“I confess to being a Christian who is more obsessed with the church than it’s founder” and other confessions (and commitments) from Steve.
I’ve been through a lot of changes lately. I wish I knew where all of this was going, but I don’t. But I feel better about things today than I did a while ago. Not so long ago, I was wondering if God was leading me away from the established church to something else. I wasn’t sure, and I sure wasn’t going to jump until I heard God’s call pretty clearly. I think I’ve moved to someone who loves the new forms of church, while not completely abandoning the old. LT expresses some of the reasons better than I could. The issue isn’t (always) structure. The issue is following Jesus. Who knows where all of this will lead?

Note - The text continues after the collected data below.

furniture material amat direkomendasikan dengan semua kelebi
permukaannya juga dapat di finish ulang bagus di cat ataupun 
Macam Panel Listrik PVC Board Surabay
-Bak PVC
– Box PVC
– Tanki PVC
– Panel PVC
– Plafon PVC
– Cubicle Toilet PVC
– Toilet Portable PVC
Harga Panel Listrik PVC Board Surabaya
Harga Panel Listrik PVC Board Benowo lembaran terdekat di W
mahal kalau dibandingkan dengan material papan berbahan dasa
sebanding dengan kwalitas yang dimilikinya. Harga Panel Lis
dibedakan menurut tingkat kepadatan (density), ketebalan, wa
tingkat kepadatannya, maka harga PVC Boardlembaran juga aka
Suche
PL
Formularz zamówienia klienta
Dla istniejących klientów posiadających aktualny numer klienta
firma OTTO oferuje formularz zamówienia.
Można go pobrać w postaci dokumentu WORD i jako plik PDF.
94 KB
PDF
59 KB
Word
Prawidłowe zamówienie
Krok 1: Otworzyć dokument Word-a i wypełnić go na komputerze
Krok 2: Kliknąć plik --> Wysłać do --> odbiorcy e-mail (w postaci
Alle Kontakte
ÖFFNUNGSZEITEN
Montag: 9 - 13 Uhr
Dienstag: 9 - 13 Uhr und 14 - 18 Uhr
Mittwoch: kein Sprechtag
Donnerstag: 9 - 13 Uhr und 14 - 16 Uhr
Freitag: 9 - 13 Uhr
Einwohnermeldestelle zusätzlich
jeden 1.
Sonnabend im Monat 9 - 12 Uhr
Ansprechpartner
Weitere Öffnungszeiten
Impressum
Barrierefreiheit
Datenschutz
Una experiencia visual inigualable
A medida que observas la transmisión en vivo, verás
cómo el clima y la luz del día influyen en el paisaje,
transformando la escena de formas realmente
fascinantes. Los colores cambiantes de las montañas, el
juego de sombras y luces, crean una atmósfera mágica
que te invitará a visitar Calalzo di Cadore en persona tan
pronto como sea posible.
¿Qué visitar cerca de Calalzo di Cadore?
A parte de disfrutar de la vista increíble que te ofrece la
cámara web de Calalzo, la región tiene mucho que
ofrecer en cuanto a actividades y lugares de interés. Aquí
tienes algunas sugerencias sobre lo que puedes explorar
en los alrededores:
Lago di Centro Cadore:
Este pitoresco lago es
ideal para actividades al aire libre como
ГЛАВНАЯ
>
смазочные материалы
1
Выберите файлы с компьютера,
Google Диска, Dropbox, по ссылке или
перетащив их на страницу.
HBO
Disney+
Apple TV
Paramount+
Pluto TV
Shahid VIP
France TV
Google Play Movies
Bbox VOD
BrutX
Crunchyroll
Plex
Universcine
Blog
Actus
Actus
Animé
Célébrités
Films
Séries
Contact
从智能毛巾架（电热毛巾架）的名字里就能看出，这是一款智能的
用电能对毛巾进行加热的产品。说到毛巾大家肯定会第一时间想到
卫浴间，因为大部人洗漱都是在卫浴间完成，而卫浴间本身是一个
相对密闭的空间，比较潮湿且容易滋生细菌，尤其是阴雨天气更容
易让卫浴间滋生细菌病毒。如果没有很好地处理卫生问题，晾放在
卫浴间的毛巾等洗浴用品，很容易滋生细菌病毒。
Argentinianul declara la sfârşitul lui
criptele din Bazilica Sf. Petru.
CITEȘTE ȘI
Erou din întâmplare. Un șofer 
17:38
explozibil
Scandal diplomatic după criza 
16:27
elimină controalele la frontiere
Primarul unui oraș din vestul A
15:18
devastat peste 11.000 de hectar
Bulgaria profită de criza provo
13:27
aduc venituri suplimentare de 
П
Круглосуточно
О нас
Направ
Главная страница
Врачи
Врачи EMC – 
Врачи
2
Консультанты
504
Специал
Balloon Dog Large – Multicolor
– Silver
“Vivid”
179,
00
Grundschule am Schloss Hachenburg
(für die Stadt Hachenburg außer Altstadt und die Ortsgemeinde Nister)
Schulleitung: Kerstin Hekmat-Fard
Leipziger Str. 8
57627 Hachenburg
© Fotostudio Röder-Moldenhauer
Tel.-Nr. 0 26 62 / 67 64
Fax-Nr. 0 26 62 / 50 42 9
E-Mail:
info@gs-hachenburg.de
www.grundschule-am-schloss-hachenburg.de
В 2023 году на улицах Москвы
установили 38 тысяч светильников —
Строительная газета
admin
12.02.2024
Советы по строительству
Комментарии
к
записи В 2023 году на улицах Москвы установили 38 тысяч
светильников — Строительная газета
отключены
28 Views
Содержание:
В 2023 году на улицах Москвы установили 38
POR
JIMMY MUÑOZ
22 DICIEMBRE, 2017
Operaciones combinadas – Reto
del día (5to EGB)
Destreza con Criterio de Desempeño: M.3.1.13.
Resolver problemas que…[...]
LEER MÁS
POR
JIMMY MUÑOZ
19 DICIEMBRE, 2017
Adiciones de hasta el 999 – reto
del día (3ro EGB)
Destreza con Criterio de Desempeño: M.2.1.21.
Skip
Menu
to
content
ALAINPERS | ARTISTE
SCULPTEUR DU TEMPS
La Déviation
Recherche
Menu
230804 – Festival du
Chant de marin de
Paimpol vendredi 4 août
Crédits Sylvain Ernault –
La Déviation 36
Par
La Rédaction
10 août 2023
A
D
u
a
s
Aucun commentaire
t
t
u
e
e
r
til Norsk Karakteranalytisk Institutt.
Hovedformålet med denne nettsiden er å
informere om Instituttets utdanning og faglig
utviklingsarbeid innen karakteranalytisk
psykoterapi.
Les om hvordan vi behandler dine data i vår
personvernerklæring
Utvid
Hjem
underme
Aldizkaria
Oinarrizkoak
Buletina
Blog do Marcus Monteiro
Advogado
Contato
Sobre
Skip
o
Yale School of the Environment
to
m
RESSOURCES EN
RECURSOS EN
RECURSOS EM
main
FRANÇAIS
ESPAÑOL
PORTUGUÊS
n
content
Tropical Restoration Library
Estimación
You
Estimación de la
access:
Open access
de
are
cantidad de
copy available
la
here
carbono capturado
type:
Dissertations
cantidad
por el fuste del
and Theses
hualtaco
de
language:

Most days, pastoring is a blast. I get paid to think and to serve and I get a front-row seat to watch what God is doing in other people’s lives. I work with some great people and I’m given a lot of freedom to ask questions. The people of Richview have been truly amazing. If I sometimes seem like I’m pushing the church, it’s because I’m convinced God is doing something new, and we can miss out if we don’t rethink some of our assumptions. It’s part of the growth journey that I’m on. Today was one of those days that pastoring wasn’t a blast. There are those days that you’re confronted with the worst of church life – of human nature, really. The only consolation is that I know that every person has days like these, and that I shouldn’t be exempt. But it’s still tough to be disappointed, even hurt, by a person. I’m in a funk and I’m tired. But all is not lost. Tonight, we got to serve turkey dinner to some kids who live in one of the toughest areas of town. There were so many people helping that I could barely get in to do a thing. The worst of days, and yet in some ways the best of days. And, after all, there’s always tomorrow.